(Collected data entries)
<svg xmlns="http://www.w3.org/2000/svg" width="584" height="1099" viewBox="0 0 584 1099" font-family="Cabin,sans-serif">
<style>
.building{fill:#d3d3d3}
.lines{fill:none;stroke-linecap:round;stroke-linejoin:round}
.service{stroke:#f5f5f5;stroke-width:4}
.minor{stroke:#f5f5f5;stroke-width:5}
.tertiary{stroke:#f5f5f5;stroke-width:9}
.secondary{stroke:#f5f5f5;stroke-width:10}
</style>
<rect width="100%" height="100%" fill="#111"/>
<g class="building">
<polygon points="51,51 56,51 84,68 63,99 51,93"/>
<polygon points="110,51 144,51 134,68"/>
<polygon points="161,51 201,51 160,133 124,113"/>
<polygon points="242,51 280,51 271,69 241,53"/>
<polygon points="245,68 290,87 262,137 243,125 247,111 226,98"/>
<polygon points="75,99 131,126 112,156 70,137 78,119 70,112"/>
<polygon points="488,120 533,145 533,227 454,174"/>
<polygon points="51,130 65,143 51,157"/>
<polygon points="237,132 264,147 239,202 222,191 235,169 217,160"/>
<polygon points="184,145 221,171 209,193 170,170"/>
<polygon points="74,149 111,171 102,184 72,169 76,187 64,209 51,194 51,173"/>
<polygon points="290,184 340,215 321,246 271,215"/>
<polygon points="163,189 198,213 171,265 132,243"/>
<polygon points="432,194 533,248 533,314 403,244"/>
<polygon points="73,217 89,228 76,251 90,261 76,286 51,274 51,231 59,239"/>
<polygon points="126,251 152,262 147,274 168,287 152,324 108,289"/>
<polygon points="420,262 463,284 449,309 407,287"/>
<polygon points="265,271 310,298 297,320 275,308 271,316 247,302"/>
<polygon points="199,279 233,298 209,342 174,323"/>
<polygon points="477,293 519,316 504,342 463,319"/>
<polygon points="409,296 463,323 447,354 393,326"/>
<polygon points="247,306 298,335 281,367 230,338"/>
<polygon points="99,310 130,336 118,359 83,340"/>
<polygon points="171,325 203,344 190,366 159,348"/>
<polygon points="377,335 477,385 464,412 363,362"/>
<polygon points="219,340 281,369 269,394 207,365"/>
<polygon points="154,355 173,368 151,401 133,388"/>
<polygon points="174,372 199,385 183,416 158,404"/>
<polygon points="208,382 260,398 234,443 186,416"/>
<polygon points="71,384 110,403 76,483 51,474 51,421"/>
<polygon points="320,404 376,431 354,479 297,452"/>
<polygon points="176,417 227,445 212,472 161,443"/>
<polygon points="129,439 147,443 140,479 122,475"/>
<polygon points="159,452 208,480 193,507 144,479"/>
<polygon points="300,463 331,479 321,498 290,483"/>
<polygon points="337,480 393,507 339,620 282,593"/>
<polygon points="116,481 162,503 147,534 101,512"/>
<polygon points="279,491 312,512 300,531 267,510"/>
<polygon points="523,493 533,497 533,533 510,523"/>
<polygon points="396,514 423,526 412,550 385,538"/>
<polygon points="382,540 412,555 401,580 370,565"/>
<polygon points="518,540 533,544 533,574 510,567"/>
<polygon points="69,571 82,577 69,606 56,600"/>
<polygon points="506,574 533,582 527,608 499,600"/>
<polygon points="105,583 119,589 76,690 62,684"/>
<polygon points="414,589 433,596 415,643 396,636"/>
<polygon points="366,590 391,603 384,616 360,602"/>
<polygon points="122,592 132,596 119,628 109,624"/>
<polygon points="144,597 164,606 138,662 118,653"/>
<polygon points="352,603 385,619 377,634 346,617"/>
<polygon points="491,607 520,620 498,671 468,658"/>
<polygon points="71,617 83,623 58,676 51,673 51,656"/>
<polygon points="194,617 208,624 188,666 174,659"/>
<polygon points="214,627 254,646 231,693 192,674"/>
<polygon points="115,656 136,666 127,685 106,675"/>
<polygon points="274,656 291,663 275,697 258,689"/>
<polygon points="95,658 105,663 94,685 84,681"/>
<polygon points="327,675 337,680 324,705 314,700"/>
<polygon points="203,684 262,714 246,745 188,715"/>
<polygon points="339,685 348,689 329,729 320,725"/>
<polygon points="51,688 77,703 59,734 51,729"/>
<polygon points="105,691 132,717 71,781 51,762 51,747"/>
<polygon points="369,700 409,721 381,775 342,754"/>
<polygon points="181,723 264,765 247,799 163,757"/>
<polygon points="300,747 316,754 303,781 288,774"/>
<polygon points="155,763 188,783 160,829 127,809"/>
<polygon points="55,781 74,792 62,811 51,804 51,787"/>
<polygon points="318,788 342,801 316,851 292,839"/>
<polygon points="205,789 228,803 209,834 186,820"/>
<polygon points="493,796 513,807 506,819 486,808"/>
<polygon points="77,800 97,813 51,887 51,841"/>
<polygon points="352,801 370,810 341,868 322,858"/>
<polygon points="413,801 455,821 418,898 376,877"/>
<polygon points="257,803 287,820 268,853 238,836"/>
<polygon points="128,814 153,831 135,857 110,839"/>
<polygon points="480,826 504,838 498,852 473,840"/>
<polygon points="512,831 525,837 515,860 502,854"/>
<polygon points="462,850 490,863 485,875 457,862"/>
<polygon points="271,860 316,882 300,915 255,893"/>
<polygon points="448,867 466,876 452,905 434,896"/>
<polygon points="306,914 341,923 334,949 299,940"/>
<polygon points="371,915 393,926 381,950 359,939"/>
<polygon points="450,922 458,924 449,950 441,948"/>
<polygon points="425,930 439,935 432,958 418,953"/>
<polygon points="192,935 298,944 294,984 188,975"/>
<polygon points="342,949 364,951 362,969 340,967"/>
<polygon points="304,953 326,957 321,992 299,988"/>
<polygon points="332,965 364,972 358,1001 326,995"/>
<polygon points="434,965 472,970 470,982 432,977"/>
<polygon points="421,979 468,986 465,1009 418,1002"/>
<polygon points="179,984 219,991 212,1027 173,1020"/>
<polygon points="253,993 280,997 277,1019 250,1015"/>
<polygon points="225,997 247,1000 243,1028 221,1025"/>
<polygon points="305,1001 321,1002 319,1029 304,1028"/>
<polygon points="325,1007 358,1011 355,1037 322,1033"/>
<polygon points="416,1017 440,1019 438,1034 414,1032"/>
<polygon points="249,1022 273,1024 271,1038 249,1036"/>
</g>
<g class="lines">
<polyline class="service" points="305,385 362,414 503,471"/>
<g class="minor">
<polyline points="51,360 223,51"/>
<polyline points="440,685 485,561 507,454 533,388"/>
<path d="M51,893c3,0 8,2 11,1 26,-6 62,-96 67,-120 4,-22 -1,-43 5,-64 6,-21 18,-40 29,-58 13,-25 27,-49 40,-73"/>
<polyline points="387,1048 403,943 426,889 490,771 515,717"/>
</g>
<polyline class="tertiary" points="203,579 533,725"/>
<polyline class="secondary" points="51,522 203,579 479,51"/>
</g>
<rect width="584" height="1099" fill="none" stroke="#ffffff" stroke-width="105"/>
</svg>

The problem: The entire set of records should be returned exactly.

Answer section:
<svg xmlns="http://www.w3.org/2000/svg" width="584" height="1099" viewBox="0 0 584 1099" font-family="Cabin,sans-serif">
<style>
.building{fill:#d3d3d3}
.lines{fill:none;stroke-linecap:round;stroke-linejoin:round}
.service{stroke:#f5f5f5;stroke-width:4}
.minor{stroke:#f5f5f5;stroke-width:5}
.tertiary{stroke:#f5f5f5;stroke-width:9}
.secondary{stroke:#f5f5f5;stroke-width:10}
</style>
<rect width="100%" height="100%" fill="#111"/>
<g class="building">
<polygon points="51,51 56,51 84,68 63,99 51,93"/>
<polygon points="110,51 144,51 134,68"/>
<polygon points="161,51 201,51 160,133 124,113"/>
<polygon points="242,51 280,51 271,69 241,53"/>
<polygon points="245,68 290,87 262,137 243,125 247,111 226,98"/>
<polygon points="75,99 131,126 112,156 70,137 78,119 70,112"/>
<polygon points="488,120 533,145 533,227 454,174"/>
<polygon points="51,130 65,143 51,157"/>
<polygon points="237,132 264,147 239,202 222,191 235,169 217,160"/>
<polygon points="184,145 221,171 209,193 170,170"/>
<polygon points="74,149 111,171 102,184 72,169 76,187 64,209 51,194 51,173"/>
<polygon points="290,184 340,215 321,246 271,215"/>
<polygon points="163,189 198,213 171,265 132,243"/>
<polygon points="432,194 533,248 533,314 403,244"/>
<polygon points="73,217 89,228 76,251 90,261 76,286 51,274 51,231 59,239"/>
<polygon points="126,251 152,262 147,274 168,287 152,324 108,289"/>
<polygon points="420,262 463,284 449,309 407,287"/>
<polygon points="265,271 310,298 297,320 275,308 271,316 247,302"/>
<polygon points="199,279 233,298 209,342 174,323"/>
<polygon points="477,293 519,316 504,342 463,319"/>
<polygon points="409,296 463,323 447,354 393,326"/>
<polygon points="247,306 298,335 281,367 230,338"/>
<polygon points="99,310 130,336 118,359 83,340"/>
<polygon points="171,325 203,344 190,366 159,348"/>
<polygon points="377,335 477,385 464,412 363,362"/>
<polygon points="219,340 281,369 269,394 207,365"/>
<polygon points="154,355 173,368 151,401 133,388"/>
<polygon points="174,372 199,385 183,416 158,404"/>
<polygon points="208,382 260,398 234,443 186,416"/>
<polygon points="71,384 110,403 76,483 51,474 51,421"/>
<polygon points="320,404 376,431 354,479 297,452"/>
<polygon points="176,417 227,445 212,472 161,443"/>
<polygon points="129,439 147,443 140,479 122,475"/>
<polygon points="159,452 208,480 193,507 144,479"/>
<polygon points="300,463 331,479 321,498 290,483"/>
<polygon points="337,480 393,507 339,620 282,593"/>
<polygon points="116,481 162,503 147,534 101,512"/>
<polygon points="279,491 312,512 300,531 267,510"/>
<polygon points="523,493 533,497 533,533 510,523"/>
<polygon points="396,514 423,526 412,550 385,538"/>
<polygon points="382,540 412,555 401,580 370,565"/>
<polygon points="518,540 533,544 533,574 510,567"/>
<polygon points="69,571 82,577 69,606 56,600"/>
<polygon points="506,574 533,582 527,608 499,600"/>
<polygon points="105,583 119,589 76,690 62,684"/>
<polygon points="414,589 433,596 415,643 396,636"/>
<polygon points="366,590 391,603 384,616 360,602"/>
<polygon points="122,592 132,596 119,628 109,624"/>
<polygon points="144,597 164,606 138,662 118,653"/>
<polygon points="352,603 385,619 377,634 346,617"/>
<polygon points="491,607 520,620 498,671 468,658"/>
<polygon points="71,617 83,623 58,676 51,673 51,656"/>
<polygon points="194,617 208,624 188,666 174,659"/>
<polygon points="214,627 254,646 231,693 192,674"/>
<polygon points="115,656 136,666 127,685 106,675"/>
<polygon points="274,656 291,663 275,697 258,689"/>
<polygon points="95,658 105,663 94,685 84,681"/>
<polygon points="327,675 337,680 324,705 314,700"/>
<polygon points="203,684 262,714 246,745 188,715"/>
<polygon points="339,685 348,689 329,729 320,725"/>
<polygon points="51,688 77,703 59,734 51,729"/>
<polygon points="105,691 132,717 71,781 51,762 51,747"/>
<polygon points="369,700 409,721 381,775 342,754"/>
<polygon points="181,723 264,765 247,799 163,757"/>
<polygon points="300,747 316,754 303,781 288,774"/>
<polygon points="155,763 188,783 160,829 127,809"/>
<polygon points="55,781 74,792 62,811 51,804 51,787"/>
<polygon points="318,788 342,801 316,851 292,839"/>
<polygon points="205,789 228,803 209,834 186,820"/>
<polygon points="493,796 513,807 506,819 486,808"/>
<polygon points="77,800 97,813 51,887 51,841"/>
<polygon points="352,801 370,810 341,868 322,858"/>
<polygon points="413,801 455,821 418,898 376,877"/>
<polygon points="257,803 287,820 268,853 238,836"/>
<polygon points="128,814 153,831 135,857 110,839"/>
<polygon points="480,826 504,838 498,852 473,840"/>
<polygon points="512,831 525,837 515,860 502,854"/>
<polygon points="462,850 490,863 485,875 457,862"/>
<polygon points="271,860 316,882 300,915 255,893"/>
<polygon points="448,867 466,876 452,905 434,896"/>
<polygon points="306,914 341,923 334,949 299,940"/>
<polygon points="371,915 393,926 381,950 359,939"/>
<polygon points="450,922 458,924 449,950 441,948"/>
<polygon points="425,930 439,935 432,958 418,953"/>
<polygon points="192,935 298,944 294,984 188,975"/>
<polygon points="342,949 364,951 362,969 340,967"/>
<polygon points="304,953 326,957 321,992 299,988"/>
<polygon points="332,965 364,972 358,1001 326,995"/>
<polygon points="434,965 472,970 470,982 432,977"/>
<polygon points="421,979 468,986 465,1009 418,1002"/>
<polygon points="179,984 219,991 212,1027 173,1020"/>
<polygon points="253,993 280,997 277,1019 250,1015"/>
<polygon points="225,997 247,1000 243,1028 221,1025"/>
<polygon points="305,1001 321,1002 319,1029 304,1028"/>
<polygon points="325,1007 358,1011 355,1037 322,1033"/>
<polygon points="416,1017 440,1019 438,1034 414,1032"/>
<polygon points="249,1022 273,1024 271,1038 249,1036"/>
</g>
<g class="lines">
<polyline class="service" points="305,385 362,414 503,471"/>
<g class="minor">
<polyline points="51,360 223,51"/>
<polyline points="440,685 485,561 507,454 533,388"/>
<path d="M51,893c3,0 8,2 11,1 26,-6 62,-96 67,-120 4,-22 -1,-43 5,-64 6,-21 18,-40 29,-58 13,-25 27,-49 40,-73"/>
<polyline points="387,1048 403,943 426,889 490,771 515,717"/>
</g>
<polyline class="tertiary" points="203,579 533,725"/>
<polyline class="secondary" points="51,522 203,579 479,51"/>
</g>
<rect width="584" height="1099" fill="none" stroke="#ffffff" stroke-width="105"/>
</svg>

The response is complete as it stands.